The patterns of the 1930s and 1837-43 downturns are sufficiently similar to our own problems that we can expect the latter part of those downturns to repeat, at least in part. In particular, the level of debt defaults is likely to soar in years to come. Borrowers have been cushioned by the Fed’s easy money policies and negative real interest rates, and have entered into commitments that in a sluggish economy with interest rates rising they will be unable to honor. In the private sector, the leveraged deals of 2006-07 have mostly been refinanced, but going forward it is likely many of those re-financings will come unstuck, as will the deals carried out in the low-rate optimism of the last couple of years.
In the public sector, Detroit has already declared bankruptcy and Puerto Rico is tottering on the brink, bedeviled as it has been by a drop in economic activity of a full 20% since 2006, comparable in scope to the Great Depression itself. Other states such as California and Illinois have also been excessively sanguine in their budgeting, and have done nothing to remove the very expensive grip of the public sector trade unions; a further even modest economic downturn should push them over the edge. Countless medium sized cities have found their tax bases decimated by the housing decline; if housing’s rebound peters out as interest rates rise, as seems likely, they will equally be unable to pay their bills.
Finally, there is the big daddy of them all, New York City, which has survived with a substantial tax increase and smoke-and-mirrors accounting, as Mayor Michael Bloomberg has used his knowledge of Wall Street’s dodgier techniques to paper over the cracks. With the new Mayor elected this autumn likely to be a man who is financially inexperienced, naïve and very left-wing, the chances are very high indeed of the City undergoing a repeat of its 1975-76 travails, this time without a bailout by the financially weakened New York state.
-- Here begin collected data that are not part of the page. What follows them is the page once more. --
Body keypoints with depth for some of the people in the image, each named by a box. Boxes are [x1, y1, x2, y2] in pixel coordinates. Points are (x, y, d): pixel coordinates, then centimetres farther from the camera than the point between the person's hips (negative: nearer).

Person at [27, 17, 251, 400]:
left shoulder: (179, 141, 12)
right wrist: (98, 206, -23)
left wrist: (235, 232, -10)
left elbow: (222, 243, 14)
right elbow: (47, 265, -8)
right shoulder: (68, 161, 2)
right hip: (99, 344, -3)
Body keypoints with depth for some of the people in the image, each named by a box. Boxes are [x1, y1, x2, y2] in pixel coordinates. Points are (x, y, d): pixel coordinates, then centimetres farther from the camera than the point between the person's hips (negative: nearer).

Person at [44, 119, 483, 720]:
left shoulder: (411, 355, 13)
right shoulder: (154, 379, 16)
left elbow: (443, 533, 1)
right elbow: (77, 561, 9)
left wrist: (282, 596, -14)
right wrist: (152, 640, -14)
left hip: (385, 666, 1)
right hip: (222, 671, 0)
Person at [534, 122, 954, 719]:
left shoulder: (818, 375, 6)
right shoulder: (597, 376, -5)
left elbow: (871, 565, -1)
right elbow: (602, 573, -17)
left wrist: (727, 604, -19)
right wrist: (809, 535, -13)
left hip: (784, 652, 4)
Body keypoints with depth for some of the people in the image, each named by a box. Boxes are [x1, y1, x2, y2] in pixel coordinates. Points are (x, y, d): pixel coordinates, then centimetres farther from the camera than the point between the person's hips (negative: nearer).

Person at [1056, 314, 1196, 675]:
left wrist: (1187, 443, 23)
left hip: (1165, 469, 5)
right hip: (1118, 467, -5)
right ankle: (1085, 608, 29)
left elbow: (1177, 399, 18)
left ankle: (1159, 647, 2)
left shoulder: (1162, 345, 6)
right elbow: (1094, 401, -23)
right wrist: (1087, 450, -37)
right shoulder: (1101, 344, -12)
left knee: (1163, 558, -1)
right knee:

In the last five years, Ben Bernanke has allowed us a financial holiday from history, with defaults and disasters being remarkably scarce, given the severity and duration of the downturn. This is about to change.
-0-
(The Bear’s Lair is a weekly column that is intended to appear each Monday, an appropriately gloomy day of the week. Its rationale is that the proportion of “sell” recommendations put out by Wall Street houses remains far below that of “buy” recommendations. Accordingly, investors have an excess of positive information and very little negative information. The column thus takes the ursine view of life and the market, in the hope that it may be usefully different from what investors see elsewhere.)